◆ **TASK DESCRIPTION**:
Each entry below should be reproduced character for character.

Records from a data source
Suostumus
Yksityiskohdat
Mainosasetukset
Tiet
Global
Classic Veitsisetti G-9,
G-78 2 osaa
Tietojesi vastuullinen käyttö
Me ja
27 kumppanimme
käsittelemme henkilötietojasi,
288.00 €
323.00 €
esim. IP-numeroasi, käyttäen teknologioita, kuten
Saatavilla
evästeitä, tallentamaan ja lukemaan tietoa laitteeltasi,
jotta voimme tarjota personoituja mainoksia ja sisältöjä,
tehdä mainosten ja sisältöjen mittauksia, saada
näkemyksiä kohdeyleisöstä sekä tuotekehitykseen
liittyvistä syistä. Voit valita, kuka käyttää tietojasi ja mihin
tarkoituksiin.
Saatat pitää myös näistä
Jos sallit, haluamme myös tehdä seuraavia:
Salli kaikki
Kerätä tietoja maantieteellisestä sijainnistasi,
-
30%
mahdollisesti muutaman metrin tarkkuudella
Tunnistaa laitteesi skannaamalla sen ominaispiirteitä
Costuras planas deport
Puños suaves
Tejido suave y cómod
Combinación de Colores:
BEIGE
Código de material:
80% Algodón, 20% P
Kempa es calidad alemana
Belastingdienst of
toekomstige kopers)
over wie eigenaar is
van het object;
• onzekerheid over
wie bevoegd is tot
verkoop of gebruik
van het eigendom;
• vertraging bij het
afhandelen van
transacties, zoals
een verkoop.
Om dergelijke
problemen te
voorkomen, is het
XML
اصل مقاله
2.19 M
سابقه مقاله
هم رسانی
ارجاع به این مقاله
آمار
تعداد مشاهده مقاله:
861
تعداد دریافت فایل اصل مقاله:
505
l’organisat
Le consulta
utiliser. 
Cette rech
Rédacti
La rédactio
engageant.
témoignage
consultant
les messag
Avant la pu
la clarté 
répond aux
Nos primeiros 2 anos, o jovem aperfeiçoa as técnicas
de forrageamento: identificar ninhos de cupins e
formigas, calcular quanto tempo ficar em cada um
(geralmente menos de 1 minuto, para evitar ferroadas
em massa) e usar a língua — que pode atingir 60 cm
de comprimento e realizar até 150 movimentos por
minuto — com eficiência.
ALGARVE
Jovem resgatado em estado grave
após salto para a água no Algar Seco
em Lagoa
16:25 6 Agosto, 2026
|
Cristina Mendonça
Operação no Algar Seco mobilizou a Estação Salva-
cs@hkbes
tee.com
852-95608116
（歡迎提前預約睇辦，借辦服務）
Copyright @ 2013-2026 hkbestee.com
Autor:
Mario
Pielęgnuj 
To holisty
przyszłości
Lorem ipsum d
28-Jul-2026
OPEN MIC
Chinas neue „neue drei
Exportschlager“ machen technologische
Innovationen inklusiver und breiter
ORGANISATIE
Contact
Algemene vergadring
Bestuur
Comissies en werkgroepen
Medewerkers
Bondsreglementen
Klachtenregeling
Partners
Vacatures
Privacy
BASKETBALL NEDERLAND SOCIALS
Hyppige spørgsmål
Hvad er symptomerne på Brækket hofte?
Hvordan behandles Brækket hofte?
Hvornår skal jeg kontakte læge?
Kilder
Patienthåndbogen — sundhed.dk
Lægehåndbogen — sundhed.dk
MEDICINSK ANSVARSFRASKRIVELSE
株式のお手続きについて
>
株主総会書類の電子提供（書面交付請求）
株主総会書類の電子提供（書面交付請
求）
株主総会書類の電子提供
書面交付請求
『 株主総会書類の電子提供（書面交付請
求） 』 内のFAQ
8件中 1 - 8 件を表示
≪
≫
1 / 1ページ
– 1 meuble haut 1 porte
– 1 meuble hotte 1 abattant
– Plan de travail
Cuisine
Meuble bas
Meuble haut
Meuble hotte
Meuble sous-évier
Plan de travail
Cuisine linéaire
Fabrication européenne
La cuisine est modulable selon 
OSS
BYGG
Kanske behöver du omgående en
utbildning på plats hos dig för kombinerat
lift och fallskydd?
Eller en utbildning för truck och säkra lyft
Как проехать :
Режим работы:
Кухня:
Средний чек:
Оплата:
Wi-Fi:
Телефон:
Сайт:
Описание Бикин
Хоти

◆ **EXERCISE SOLUTION**:
Suostumus
Yksityiskohdat
Mainosasetukset
Tiet
Global
Classic Veitsisetti G-9,
G-78 2 osaa
Tietojesi vastuullinen käyttö
Me ja
27 kumppanimme
käsittelemme henkilötietojasi,
288.00 €
323.00 €
esim. IP-numeroasi, käyttäen teknologioita, kuten
Saatavilla
evästeitä, tallentamaan ja lukemaan tietoa laitteeltasi,
jotta voimme tarjota personoituja mainoksia ja sisältöjä,
tehdä mainosten ja sisältöjen mittauksia, saada
näkemyksiä kohdeyleisöstä sekä tuotekehitykseen
liittyvistä syistä. Voit valita, kuka käyttää tietojasi ja mihin
tarkoituksiin.
Saatat pitää myös näistä
Jos sallit, haluamme myös tehdä seuraavia:
Salli kaikki
Kerätä tietoja maantieteellisestä sijainnistasi,
-
30%
mahdollisesti muutaman metrin tarkkuudella
Tunnistaa laitteesi skannaamalla sen ominaispiirteitä
Costuras planas deport
Puños suaves
Tejido suave y cómod
Combinación de Colores:
BEIGE
Código de material:
80% Algodón, 20% P
Kempa es calidad alemana
Belastingdienst of
toekomstige kopers)
over wie eigenaar is
van het object;
• onzekerheid over
wie bevoegd is tot
verkoop of gebruik
van het eigendom;
• vertraging bij het
afhandelen van
transacties, zoals
een verkoop.
Om dergelijke
problemen te
voorkomen, is het
XML
اصل مقاله
2.19 M
سابقه مقاله
هم رسانی
ارجاع به این مقاله
آمار
تعداد مشاهده مقاله:
861
تعداد دریافت فایل اصل مقاله:
505
l’organisat
Le consulta
utiliser. 
Cette rech
Rédacti
La rédactio
engageant.
témoignage
consultant
les messag
Avant la pu
la clarté 
répond aux
Nos primeiros 2 anos, o jovem aperfeiçoa as técnicas
de forrageamento: identificar ninhos de cupins e
formigas, calcular quanto tempo ficar em cada um
(geralmente menos de 1 minuto, para evitar ferroadas
em massa) e usar a língua — que pode atingir 60 cm
de comprimento e realizar até 150 movimentos por
minuto — com eficiência.
ALGARVE
Jovem resgatado em estado grave
após salto para a água no Algar Seco
em Lagoa
16:25 6 Agosto, 2026
|
Cristina Mendonça
Operação no Algar Seco mobilizou a Estação Salva-
cs@hkbes
tee.com
852-95608116
（歡迎提前預約睇辦，借辦服務）
Copyright @ 2013-2026 hkbestee.com
Autor:
Mario
Pielęgnuj 
To holisty
przyszłości
Lorem ipsum d
28-Jul-2026
OPEN MIC
Chinas neue „neue drei
Exportschlager“ machen technologische
Innovationen inklusiver und breiter
ORGANISATIE
Contact
Algemene vergadring
Bestuur
Comissies en werkgroepen
Medewerkers
Bondsreglementen
Klachtenregeling
Partners
Vacatures
Privacy
BASKETBALL NEDERLAND SOCIALS
Hyppige spørgsmål
Hvad er symptomerne på Brækket hofte?
Hvordan behandles Brækket hofte?
Hvornår skal jeg kontakte læge?
Kilder
Patienthåndbogen — sundhed.dk
Lægehåndbogen — sundhed.dk
MEDICINSK ANSVARSFRASKRIVELSE
株式のお手続きについて
>
株主総会書類の電子提供（書面交付請求）
株主総会書類の電子提供（書面交付請
求）
株主総会書類の電子提供
書面交付請求
『 株主総会書類の電子提供（書面交付請
求） 』 内のFAQ
8件中 1 - 8 件を表示
≪
≫
1 / 1ページ
– 1 meuble haut 1 porte
– 1 meuble hotte 1 abattant
– Plan de travail
Cuisine
Meuble bas
Meuble haut
Meuble hotte
Meuble sous-évier
Plan de travail
Cuisine linéaire
Fabrication européenne
La cuisine est modulable selon 
OSS
BYGG
Kanske behöver du omgående en
utbildning på plats hos dig för kombinerat
lift och fallskydd?
Eller en utbildning för truck och säkra lyft
Как проехать :
Режим работы:
Кухня:
Средний чек:
Оплата:
Wi-Fi:
Телефон:
Сайт:
Описание Бикин
Хоти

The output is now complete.